SUPPLIED MATERIAL -
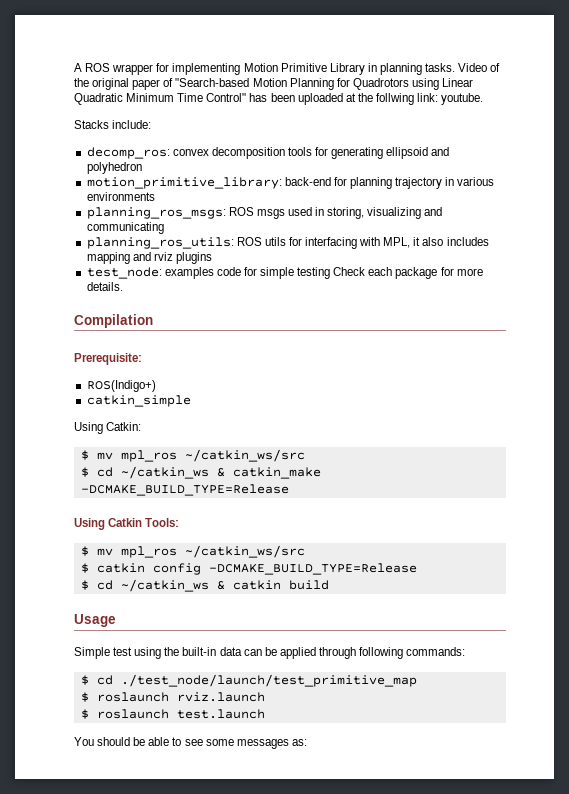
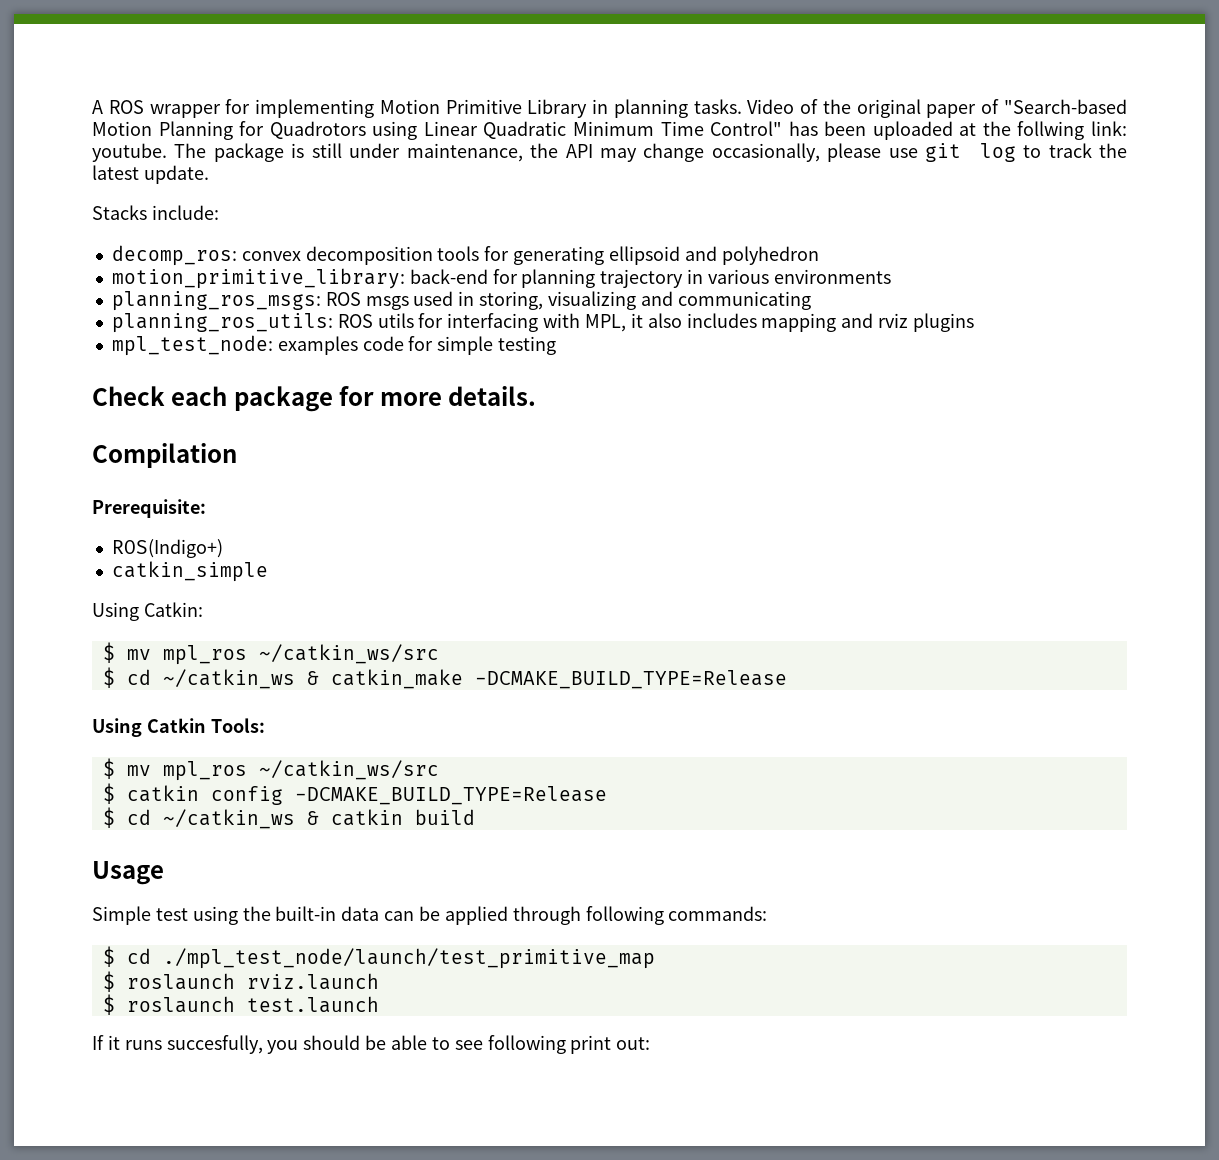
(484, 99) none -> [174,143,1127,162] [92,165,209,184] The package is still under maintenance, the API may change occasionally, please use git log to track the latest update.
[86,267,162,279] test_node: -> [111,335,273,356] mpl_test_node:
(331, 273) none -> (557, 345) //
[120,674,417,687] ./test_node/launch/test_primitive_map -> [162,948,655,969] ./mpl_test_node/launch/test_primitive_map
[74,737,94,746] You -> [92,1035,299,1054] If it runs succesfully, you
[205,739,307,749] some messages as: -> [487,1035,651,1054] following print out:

DIRECTIVE - When you set down the material above, keep every word exact and include no pictures.

YOUR SOLUTION -
(484, 99) none -> [174,143,1127,162] [92,165,209,184] The package is still under maintenance, the API may change occasionally, please use git log to track the latest update.
[86,267,162,279] test_node: -> [111,335,273,356] mpl_test_node:
(331, 273) none -> (557, 345) //
[120,674,417,687] ./test_node/launch/test_primitive_map -> [162,948,655,969] ./mpl_test_node/launch/test_primitive_map
[74,737,94,746] You -> [92,1035,299,1054] If it runs succesfully, you
[205,739,307,749] some messages as: -> [487,1035,651,1054] following print out:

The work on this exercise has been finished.